Table 2. Comparison between the simulated and measured results.

Source of Compared Values		N1 a	N2 a	Deviation = (N2 − N1)/N2 × 100%
Case 1	Situation 1 b	1.528	1.55	1.44%
	Situation 2 b	1.418	1.454	2.48%
Case 2	Situation 1 b	1.675	1.615	−3.71%
	Situation 2 b	1.36	1.429	4.83%

^a N₁ is the value ratio of simulated maximum stress, N₂ is the value ratio of measured maximum voltage; ^b Situation 1 is Short trapezoidal leg vs. short rectangular leg, Situation 2 is Short trapezoidal leg vs. long trapezoidal leg.
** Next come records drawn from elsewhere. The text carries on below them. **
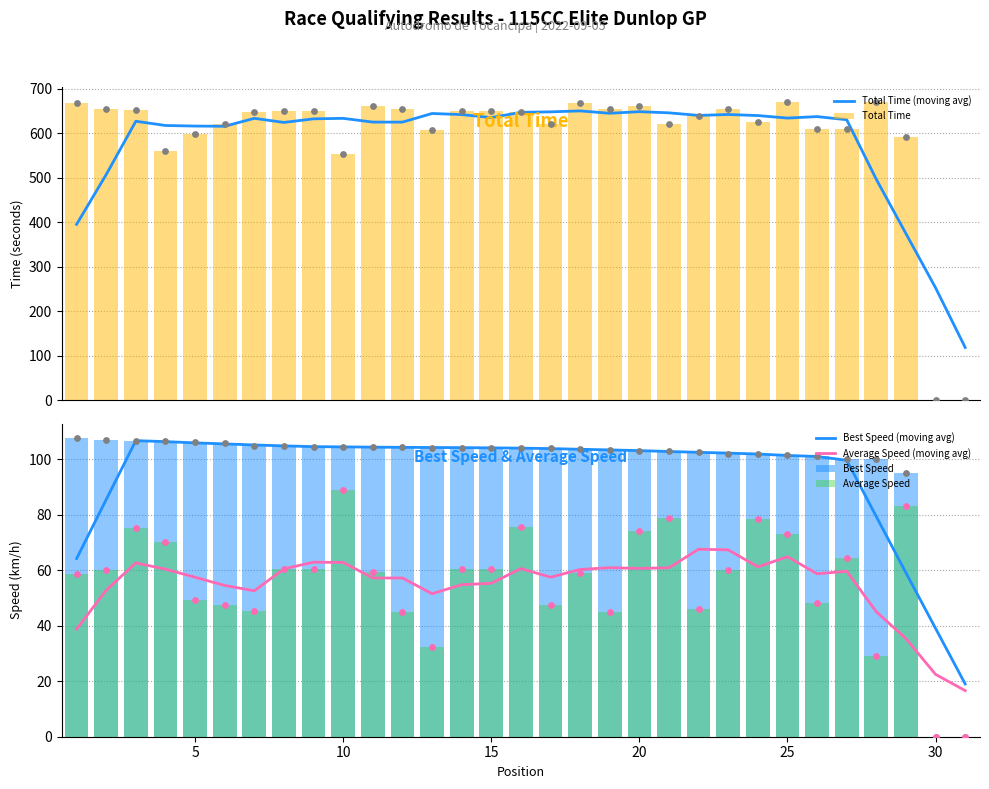

Which series reaches the maximum Y coordinate?

Total Time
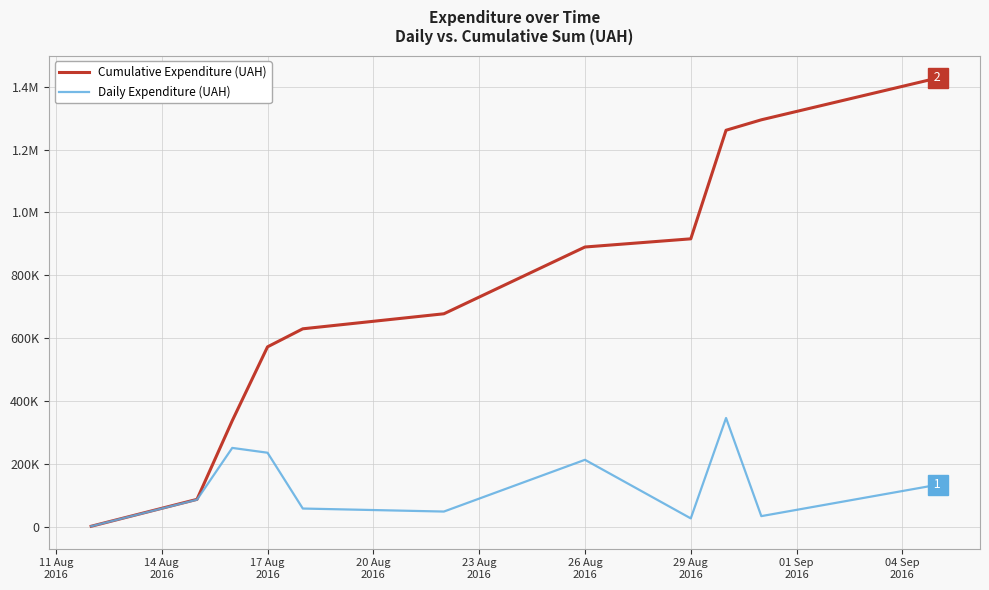

How many interior local peaks does the Daily Expenditure (UAH) series have?

3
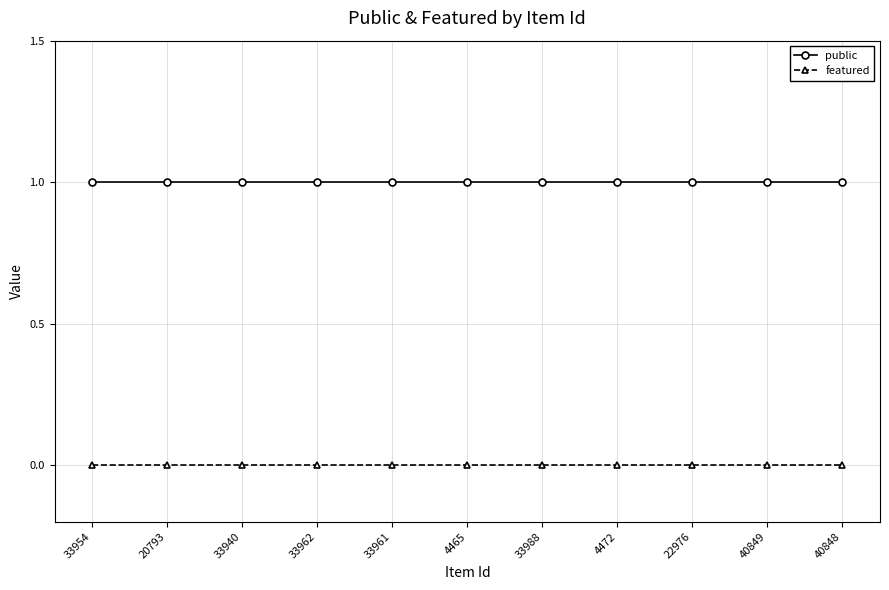

Reading left to right, what are all the values shown in this chart?

public: 1	1	1	1	1	1	1	1	1	1	1
featured: 0	0	0	0	0	0	0	0	0	0	0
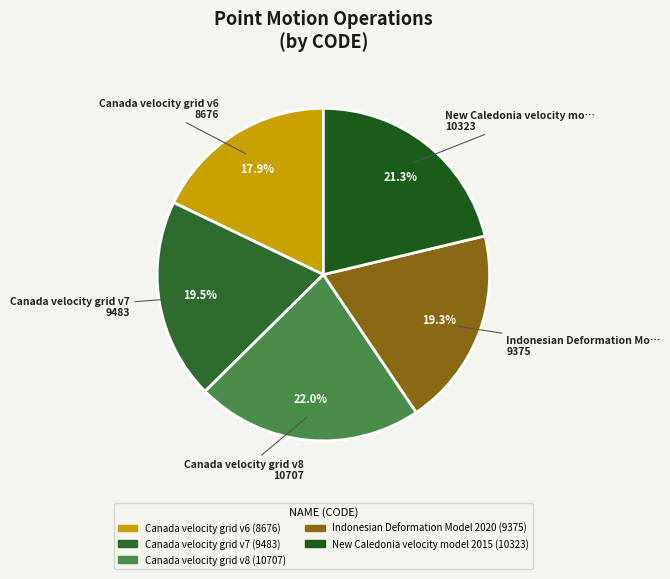

To the nearest percent, what is the average slice percentage?

20%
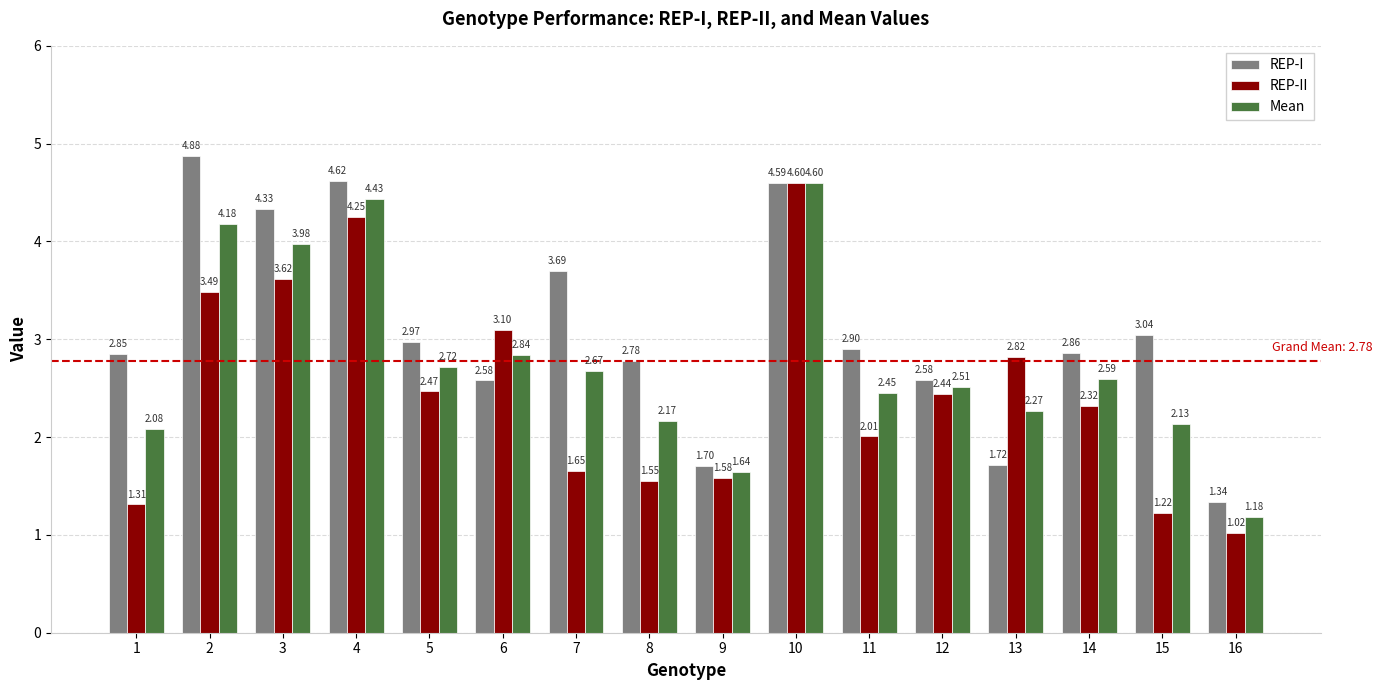

What is the total value across all series at 6?

8.5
. In the comparisons, the value ratios of maximum stress in the legs with different shapes and lengths are calculated to compared with the corresponding value ratios of maximum voltage. It can be seen that the value ratios based on experimental results are well accorded with the ratios based on simulated results, indicating the feasibility of analyzing the PVEH performance with the help of simulated stress. Moreover, the performance enhancement realized by using QTOPS-based scheme is also verified by both simulations and experiments.

5. Conclusions

In this paper, a piezoelectric vibration energy harvester based on improved orthoplanar spring is designed, fabricated, and tested. Four unequal-length trapezoidal legs are adopted to construct the basic structure and theoretically validate the structural potential in lifting the device performance. Then, a modified geometry is proposed for building the final PVEH, whose properties are verified by finite element analysis. The utilization of a trapezoidal leg increases the effective stress and declines the structural resonant frequency, and the combination of short and long legs further promotes the harvesting capacity. The experimental results show that the short leg in QTOPS-based PVEH can generate a peak open-circuit output voltage of 13.45 V with the maximum power of 192.9 µW when the device is excited by a 10 m/s² sinusoidal acceleration. The power value is 2.27 times that of the long leg in QTOPS and 2.16 times that of the short leg in QROPS. Meanwhile, the resonance frequency is decreased by 14.6%, showing a better capacity of adapting to the low-ambient vibrations. The multi-mode property is also realized by adding more masses into the structure, and the enhancing effect of the unequal-length trapezoidal configuration is also perceptible. The superiority of using QTOPS has been verified by both simulated and experimental results, but the device commercialization is still limited by the generated power and structural compactness. Further structural optimization and miniaturization is still needed in the future work to promote the device characteristics.